Re: British Phone Books, 1880-1984

PostPosted: Thu Oct 17, 2019 2:43 am
by coffin_dodger
@coffin_dodger: you know it's bad form to come slinking back here while still posting shit about this forum and its members on your own forum, right?


Thanks for putting me straight about that. I hadn't realised I was 'slinking'. But then, I don't take much notice of a mind that solely mimics the controlled ideas of others. Regurgitators.

There's a nerve-tingling poetic irony in watching a bird in cage that thinks it has independent action, particularly when it's self-regard surpasses all of those it comes in contact with.

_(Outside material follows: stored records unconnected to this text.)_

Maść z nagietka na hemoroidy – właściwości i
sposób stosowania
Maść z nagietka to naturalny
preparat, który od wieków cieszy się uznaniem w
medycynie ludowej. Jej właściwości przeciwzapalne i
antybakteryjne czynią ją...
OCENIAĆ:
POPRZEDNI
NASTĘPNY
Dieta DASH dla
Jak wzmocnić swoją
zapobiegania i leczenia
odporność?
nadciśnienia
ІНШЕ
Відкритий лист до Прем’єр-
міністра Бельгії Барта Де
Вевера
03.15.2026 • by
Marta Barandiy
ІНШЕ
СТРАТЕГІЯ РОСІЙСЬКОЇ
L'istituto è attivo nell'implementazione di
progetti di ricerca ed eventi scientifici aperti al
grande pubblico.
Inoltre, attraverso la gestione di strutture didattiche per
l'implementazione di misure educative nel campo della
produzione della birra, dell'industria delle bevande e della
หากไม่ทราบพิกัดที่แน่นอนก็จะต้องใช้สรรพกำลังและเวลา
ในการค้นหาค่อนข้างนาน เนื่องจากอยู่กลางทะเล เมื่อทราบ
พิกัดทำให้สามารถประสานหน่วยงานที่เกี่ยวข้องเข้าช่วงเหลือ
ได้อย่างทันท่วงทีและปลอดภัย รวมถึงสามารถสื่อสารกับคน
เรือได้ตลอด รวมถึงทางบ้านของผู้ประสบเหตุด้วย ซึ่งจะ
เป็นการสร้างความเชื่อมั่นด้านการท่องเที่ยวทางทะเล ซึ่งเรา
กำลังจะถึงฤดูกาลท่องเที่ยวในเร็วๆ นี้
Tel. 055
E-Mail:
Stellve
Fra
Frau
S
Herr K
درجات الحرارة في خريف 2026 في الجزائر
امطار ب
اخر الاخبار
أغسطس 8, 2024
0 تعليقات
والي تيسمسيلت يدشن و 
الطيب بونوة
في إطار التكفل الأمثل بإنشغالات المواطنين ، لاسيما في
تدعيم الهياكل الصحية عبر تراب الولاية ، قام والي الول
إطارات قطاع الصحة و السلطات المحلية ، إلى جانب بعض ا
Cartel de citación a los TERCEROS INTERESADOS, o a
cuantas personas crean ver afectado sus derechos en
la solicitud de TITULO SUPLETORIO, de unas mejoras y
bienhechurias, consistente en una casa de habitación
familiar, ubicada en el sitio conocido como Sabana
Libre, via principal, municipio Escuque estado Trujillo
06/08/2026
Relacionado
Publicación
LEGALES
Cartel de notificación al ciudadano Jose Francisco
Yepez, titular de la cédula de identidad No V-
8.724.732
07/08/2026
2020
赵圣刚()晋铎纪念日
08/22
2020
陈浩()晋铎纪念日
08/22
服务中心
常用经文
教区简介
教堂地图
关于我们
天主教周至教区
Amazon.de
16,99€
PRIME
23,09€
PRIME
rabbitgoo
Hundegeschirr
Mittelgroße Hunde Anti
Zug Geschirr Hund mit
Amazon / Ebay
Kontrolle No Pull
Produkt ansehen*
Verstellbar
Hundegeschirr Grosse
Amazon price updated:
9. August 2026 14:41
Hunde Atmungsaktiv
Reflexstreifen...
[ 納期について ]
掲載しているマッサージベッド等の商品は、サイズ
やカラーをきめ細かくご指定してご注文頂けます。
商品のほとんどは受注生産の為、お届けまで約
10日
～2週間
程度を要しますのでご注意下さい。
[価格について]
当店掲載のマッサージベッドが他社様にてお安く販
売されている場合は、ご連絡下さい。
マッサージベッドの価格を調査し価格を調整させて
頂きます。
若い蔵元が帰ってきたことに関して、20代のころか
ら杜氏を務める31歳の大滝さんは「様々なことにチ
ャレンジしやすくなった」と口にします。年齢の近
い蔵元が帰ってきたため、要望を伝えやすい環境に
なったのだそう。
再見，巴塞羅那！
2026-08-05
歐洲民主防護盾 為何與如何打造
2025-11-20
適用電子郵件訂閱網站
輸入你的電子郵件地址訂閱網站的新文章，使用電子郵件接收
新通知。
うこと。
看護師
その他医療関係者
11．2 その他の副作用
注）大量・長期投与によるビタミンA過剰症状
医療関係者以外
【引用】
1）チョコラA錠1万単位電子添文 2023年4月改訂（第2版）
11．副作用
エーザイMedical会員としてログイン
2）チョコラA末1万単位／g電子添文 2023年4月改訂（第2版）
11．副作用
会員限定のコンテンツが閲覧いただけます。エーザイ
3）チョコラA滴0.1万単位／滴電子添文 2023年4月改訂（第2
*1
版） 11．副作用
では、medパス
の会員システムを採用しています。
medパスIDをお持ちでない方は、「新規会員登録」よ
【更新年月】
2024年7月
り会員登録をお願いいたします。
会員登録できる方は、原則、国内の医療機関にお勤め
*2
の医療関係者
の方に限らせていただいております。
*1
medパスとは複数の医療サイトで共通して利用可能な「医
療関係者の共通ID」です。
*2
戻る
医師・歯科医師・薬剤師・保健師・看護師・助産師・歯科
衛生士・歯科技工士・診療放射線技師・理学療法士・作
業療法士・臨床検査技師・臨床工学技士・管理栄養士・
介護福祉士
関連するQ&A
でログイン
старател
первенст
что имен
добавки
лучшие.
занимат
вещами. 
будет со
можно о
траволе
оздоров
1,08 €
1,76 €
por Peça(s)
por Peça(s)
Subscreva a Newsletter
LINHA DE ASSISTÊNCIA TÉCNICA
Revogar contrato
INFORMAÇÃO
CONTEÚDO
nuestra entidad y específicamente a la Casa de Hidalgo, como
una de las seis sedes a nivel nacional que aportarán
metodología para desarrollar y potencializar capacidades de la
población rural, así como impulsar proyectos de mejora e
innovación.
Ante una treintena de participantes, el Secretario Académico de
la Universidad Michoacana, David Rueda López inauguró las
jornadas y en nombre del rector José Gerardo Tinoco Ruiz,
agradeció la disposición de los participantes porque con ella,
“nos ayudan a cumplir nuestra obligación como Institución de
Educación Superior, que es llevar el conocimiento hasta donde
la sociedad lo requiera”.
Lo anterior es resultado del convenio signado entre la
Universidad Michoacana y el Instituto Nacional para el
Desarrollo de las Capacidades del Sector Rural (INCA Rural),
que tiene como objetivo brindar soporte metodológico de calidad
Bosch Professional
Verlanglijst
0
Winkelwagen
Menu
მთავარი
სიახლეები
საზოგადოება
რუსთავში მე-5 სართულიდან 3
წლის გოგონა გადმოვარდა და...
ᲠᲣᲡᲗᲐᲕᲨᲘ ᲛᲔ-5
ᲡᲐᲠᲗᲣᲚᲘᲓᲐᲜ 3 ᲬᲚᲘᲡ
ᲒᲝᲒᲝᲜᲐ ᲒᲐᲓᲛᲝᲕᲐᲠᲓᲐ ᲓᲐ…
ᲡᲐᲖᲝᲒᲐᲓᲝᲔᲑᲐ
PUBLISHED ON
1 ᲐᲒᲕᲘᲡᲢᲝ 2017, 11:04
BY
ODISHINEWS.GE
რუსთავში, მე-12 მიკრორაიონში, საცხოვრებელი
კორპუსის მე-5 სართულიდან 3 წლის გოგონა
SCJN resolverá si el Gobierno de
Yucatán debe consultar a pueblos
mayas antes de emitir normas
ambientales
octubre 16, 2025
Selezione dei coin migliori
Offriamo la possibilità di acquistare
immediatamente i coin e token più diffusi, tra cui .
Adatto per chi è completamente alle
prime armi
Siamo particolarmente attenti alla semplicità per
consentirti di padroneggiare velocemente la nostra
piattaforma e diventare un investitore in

Re: British Phone Books, 1880-1984

PostPosted: Thu Oct 17, 2019 10:55 am
by DrEvil
Classic coffin_dodging. Latch on to one word that's irrelevant to the actual content of the complaint and ignore the rest. What you're doing is still a shitty thing. If you have complaints about how this place is run or people here then have the fucking guts to say it here instead of setting up a new forum just so you can post shit about this place and its members without getting banned.

As they say: whenever someone leaves rigint for altered minds the average IQ of both forums go up.